> _Provided material_:

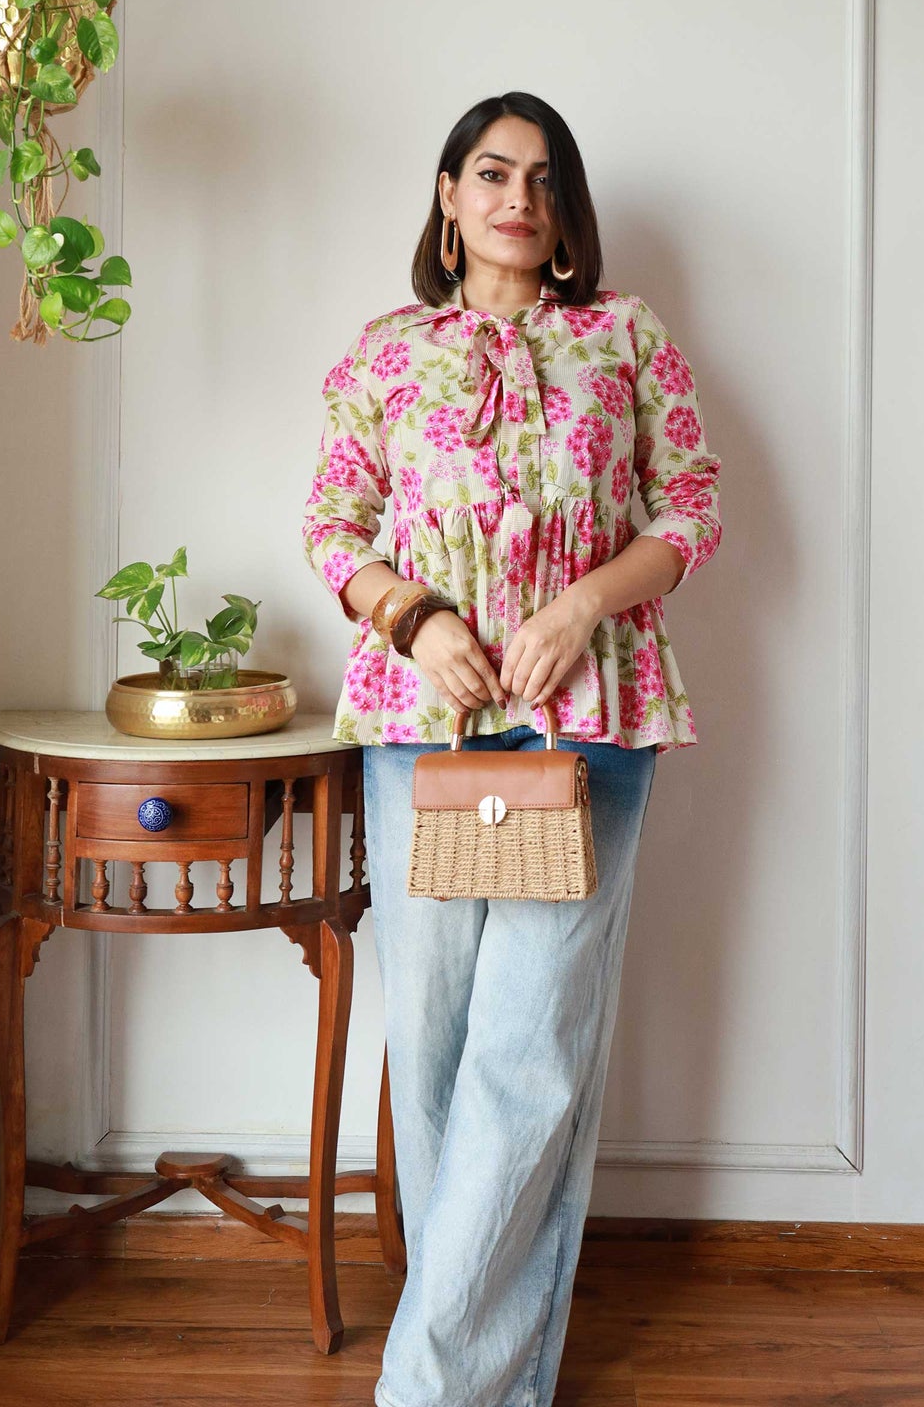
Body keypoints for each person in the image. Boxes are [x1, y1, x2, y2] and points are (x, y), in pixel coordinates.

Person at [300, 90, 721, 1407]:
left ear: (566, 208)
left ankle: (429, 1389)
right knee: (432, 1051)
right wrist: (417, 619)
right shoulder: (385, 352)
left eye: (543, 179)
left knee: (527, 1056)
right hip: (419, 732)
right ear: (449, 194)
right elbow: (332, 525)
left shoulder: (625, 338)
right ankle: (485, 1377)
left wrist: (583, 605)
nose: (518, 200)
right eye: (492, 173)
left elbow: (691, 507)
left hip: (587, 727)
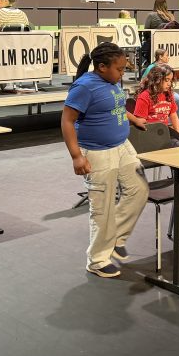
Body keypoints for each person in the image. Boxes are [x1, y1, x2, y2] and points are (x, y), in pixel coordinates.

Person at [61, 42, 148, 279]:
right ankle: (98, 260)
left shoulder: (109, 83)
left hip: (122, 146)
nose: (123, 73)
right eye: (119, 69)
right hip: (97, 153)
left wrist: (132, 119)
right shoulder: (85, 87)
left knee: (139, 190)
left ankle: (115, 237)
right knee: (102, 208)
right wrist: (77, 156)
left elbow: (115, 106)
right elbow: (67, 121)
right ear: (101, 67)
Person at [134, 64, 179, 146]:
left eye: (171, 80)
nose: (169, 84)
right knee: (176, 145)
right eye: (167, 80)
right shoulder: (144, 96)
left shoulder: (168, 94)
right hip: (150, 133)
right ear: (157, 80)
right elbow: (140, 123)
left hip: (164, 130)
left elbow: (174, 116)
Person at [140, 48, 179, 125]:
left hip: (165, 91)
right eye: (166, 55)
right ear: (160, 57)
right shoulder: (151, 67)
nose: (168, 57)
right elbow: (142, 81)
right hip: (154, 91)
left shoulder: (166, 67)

> _Work required_: All of the lines above that carry the string "ankle" need to be found and copied.

> _Response area_:
left ankle: (429, 1389)
right ankle: (485, 1377)
right ankle: (98, 260)
left ankle: (115, 237)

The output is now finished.